_ASSIGNMENT_
Only the number is wanted: state how many lines of the data below contain the word "restricted".

Top of DATA PROVIDED

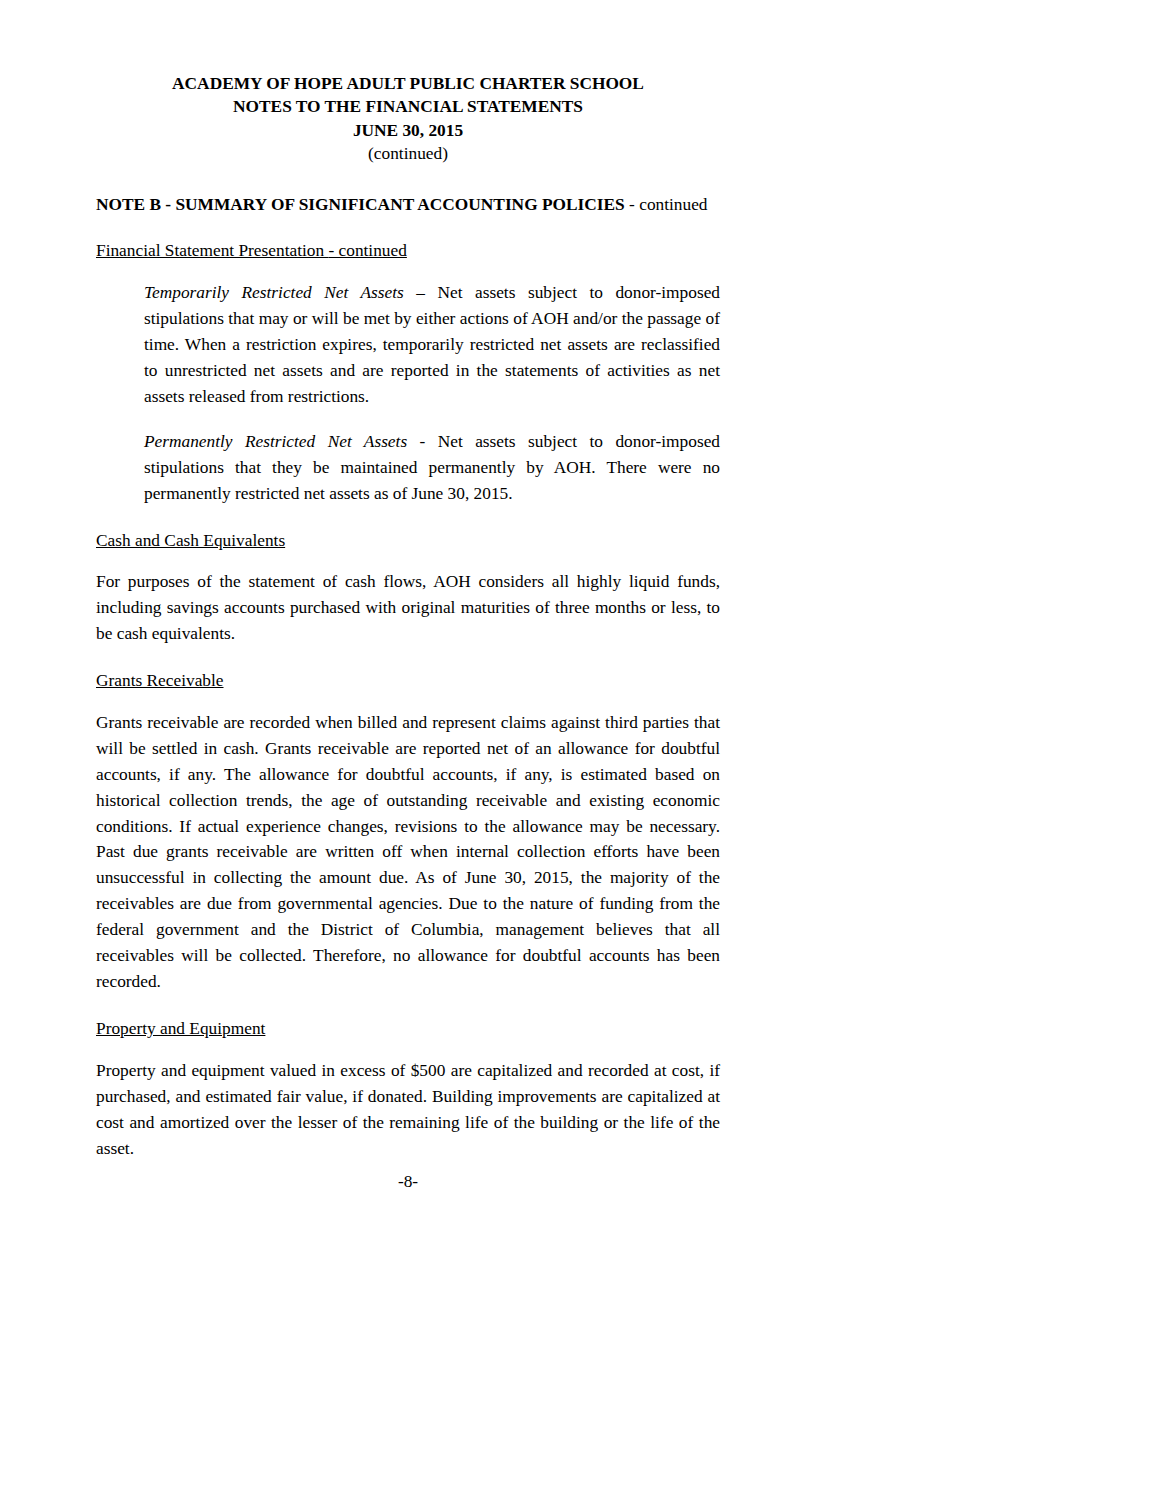ACADEMY OF HOPE ADULT PUBLIC CHARTER SCHOOL
NOTES TO THE FINANCIAL STATEMENTS
JUNE 30, 2015
(continued)
NOTE B - SUMMARY OF SIGNIFICANT ACCOUNTING POLICIES - continued
Financial Statement Presentation - continued
Temporarily Restricted Net Assets – Net assets subject to donor-imposed stipulations that may or will be met by either actions of AOH and/or the passage of time. When a restriction expires, temporarily restricted net assets are reclassified to unrestricted net assets and are reported in the statements of activities as net assets released from restrictions.
Permanently Restricted Net Assets - Net assets subject to donor-imposed stipulations that they be maintained permanently by AOH. There were no permanently restricted net assets as of June 30, 2015.
Cash and Cash Equivalents
For purposes of the statement of cash flows, AOH considers all highly liquid funds, including savings accounts purchased with original maturities of three months or less, to be cash equivalents.
Grants Receivable
Grants receivable are recorded when billed and represent claims against third parties that will be settled in cash. Grants receivable are reported net of an allowance for doubtful accounts, if any. The allowance for doubtful accounts, if any, is estimated based on historical collection trends, the age of outstanding receivable and existing economic conditions. If actual experience changes, revisions to the allowance may be necessary. Past due grants receivable are written off when internal collection efforts have been unsuccessful in collecting the amount due. As of June 30, 2015, the majority of the receivables are due from governmental agencies. Due to the nature of funding from the federal government and the District of Columbia, management believes that all receivables will be collected. Therefore, no allowance for doubtful accounts has been recorded.
Property and Equipment
Property and equipment valued in excess of $500 are capitalized and recorded at cost, if purchased, and estimated fair value, if donated. Building improvements are capitalized at cost and amortized over the lesser of the remaining life of the building or the life of the asset.
-8-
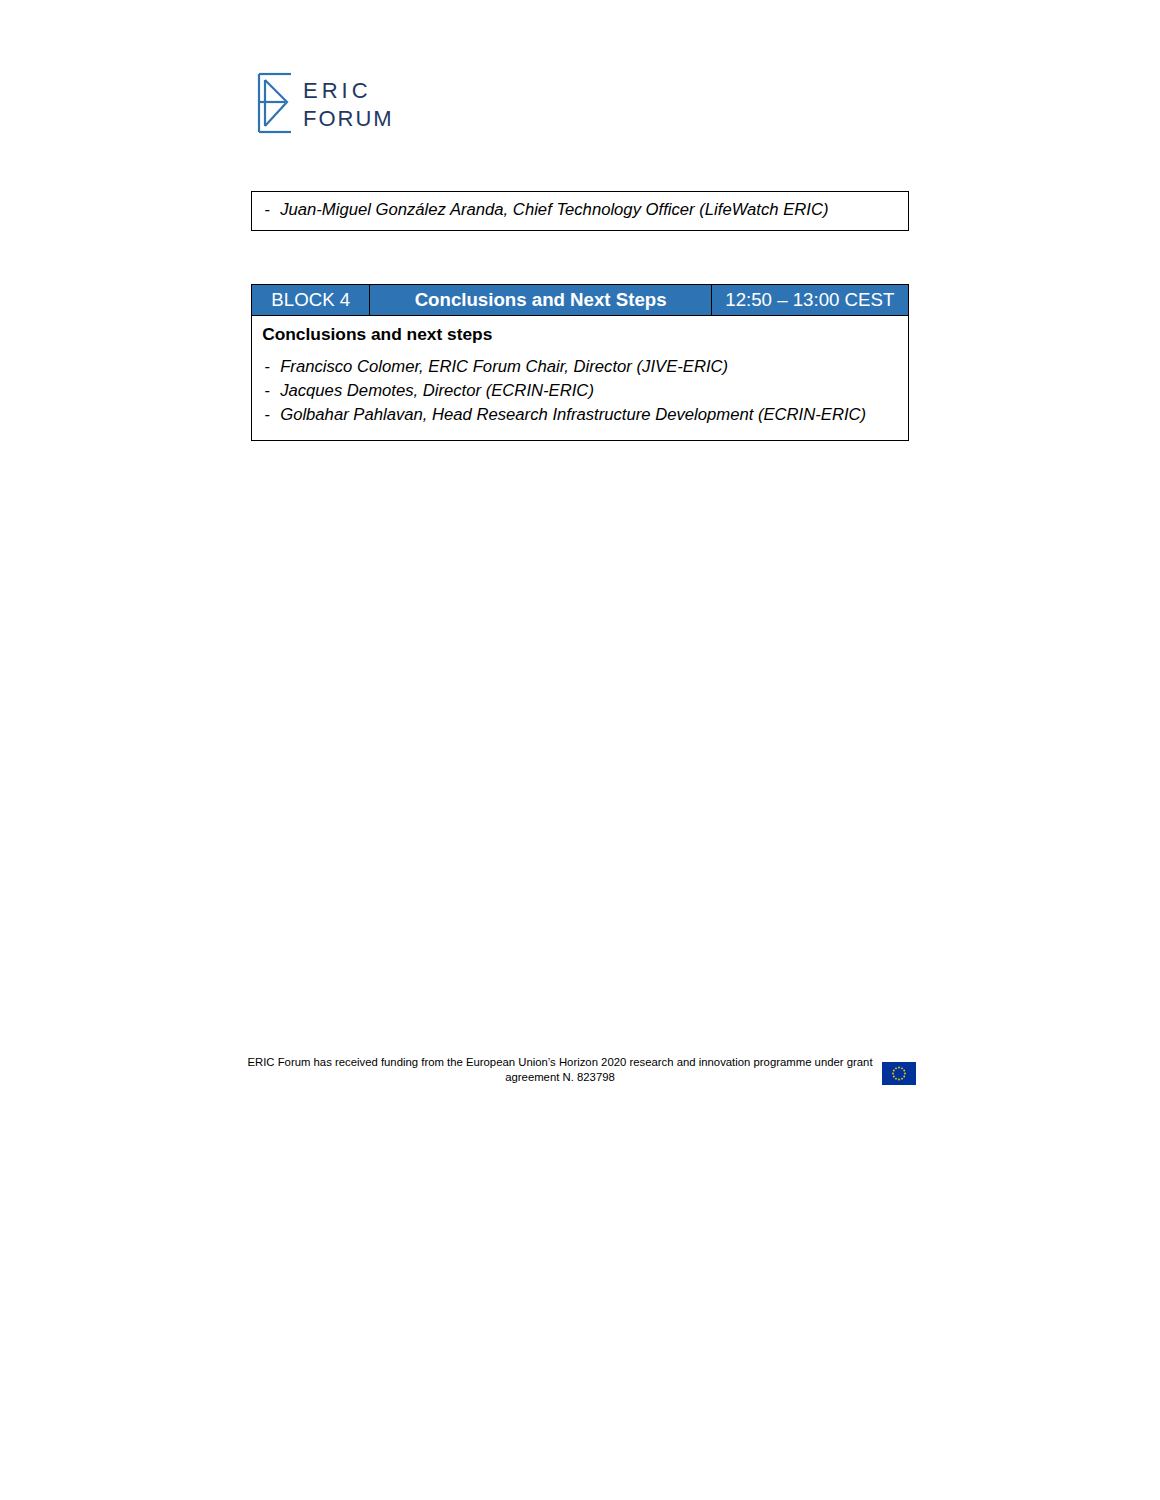ERIC FORUM
Juan-Miguel González Aranda, Chief Technology Officer (LifeWatch ERIC)
| BLOCK 4 | Conclusions and Next Steps | 12:50 – 13:00 CEST |
Conclusions and next steps
Francisco Colomer, ERIC Forum Chair, Director (JIVE-ERIC)
Jacques Demotes, Director (ECRIN-ERIC)
Golbahar Pahlavan, Head Research Infrastructure Development (ECRIN-ERIC)
ERIC Forum has received funding from the European Union’s Horizon 2020 research and innovation programme under grant agreement N. 823798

Bottom of DATA PROVIDED

_EXERCISE SOLUTION_
2